У него болело везде, куда доходили нервные окончания: даже на ороговевших, сбитых флотскими ботинками, жёлтых флотских пятках.
— На что жалуетесь? — спрашивала его врач.
— На всё-ё! — таращился Толик.
— А что у вас болит?
— Вс-с-сё-ё… — не унимался Толик.
— Где это?… — терялась врач.
— Вез-зде… — говорил Толик и дышал на неё, и врачу сразу вспоминалось, что в мире запахов водятся не только фиалки.
Каждые полгода он переводился в центральную часть России, в цивилизацию переводился; всех подряд ловил и всем подряд говорил:
— Я уже ухожу. Перевожусь. Мое личное дело уже ушло.
Его личное дело ходило-ходило по России, как старый босяк, и всегда приходило назад и со стоном втискивалось в общую стопку.
Когда оно приходило, он садился и писал. Он писал рапорты. Они разбухали, как мемуары. Он пускал их по команде.
Он писал всем. Он писал, а они ему не отвечали, Вернее, отвечали, что он занесён в списки на перемещение. Ему отвечали, и он радовался.
— Я уже в списках на перемещение, — говорил он всем подряд и ждал перемещения.
А его всё не было и не было.
Вместо перемещения приезжали проверки и комиссии, и Толик волновался.
— Я им скажу. Я им скажу, — волновался Толик и бурлил на смотрах.

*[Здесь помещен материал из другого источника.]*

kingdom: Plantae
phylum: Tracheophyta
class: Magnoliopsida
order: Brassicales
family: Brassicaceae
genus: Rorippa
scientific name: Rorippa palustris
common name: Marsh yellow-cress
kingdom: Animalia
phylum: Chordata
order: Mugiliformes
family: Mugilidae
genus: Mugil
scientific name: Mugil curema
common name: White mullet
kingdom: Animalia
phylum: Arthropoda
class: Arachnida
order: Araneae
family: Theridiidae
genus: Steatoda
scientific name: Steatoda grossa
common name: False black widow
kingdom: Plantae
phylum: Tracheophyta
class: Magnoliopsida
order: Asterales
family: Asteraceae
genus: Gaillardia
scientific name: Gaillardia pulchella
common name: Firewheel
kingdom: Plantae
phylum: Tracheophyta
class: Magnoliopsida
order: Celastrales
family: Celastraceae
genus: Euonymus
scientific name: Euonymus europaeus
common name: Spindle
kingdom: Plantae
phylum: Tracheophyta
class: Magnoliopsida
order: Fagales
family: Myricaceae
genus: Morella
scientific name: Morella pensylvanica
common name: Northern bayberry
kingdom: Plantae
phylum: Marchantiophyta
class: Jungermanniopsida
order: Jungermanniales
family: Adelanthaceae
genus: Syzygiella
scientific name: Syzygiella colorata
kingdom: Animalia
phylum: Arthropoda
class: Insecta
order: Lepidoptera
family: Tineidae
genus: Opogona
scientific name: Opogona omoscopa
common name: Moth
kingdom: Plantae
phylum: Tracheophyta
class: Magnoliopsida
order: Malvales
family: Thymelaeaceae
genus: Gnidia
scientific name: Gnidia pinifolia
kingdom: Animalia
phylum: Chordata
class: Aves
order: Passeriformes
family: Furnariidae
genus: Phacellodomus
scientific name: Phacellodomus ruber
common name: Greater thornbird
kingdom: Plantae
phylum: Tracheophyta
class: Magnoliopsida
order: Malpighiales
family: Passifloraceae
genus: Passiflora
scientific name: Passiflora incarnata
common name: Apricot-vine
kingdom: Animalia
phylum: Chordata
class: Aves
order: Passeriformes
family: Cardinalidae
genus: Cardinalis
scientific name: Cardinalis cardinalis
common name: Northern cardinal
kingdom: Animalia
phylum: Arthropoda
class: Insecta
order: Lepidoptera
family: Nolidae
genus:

Но на смотрах устраивали опросы знаний. Толик узнавал об этом и удирал прямо из строя. А его ловили.
— Не пойду! — бушевал Толик, когда его пихали назад в строй. — Не пойду на опрос. Я ничего не знаю. Вот! Выгоняйте! Увольняйте в запас! ДМБ! Демобилизация! Не хочу! Не знаю! — рубил он воздух перед носом старпома.
— Корабельный устав! — пытался старпом.
— Не знаю корабельного устава! — злорадствовал Толик.
— Сдадите зачёт! — кричал старпом.
— Не сдам! — отвечал Толик.
— Толик, Толик… прекрати…
— Я вам не То-оли-ик! — выл и бесновался Толик, ведомый в казарму под руки, и окружающим становилось страшно, им слышался угрюмый каторжник из «Пятнадцатилетнего капитана» Жюля Верна, который в таких случаях говорил:
— Я не Не-го-ро, я — Себастьян Перерра! Компаньон Великого Альвеца…
Однажды нависла реальная угроза того, что он не пойдёт в очередную автономку: не давала ему годность терапевт женщина, не давала. Толик радовался этому, как ребёнок кубику.
— А-га! — говорил он всем подряд и смеялся. — Взяли?!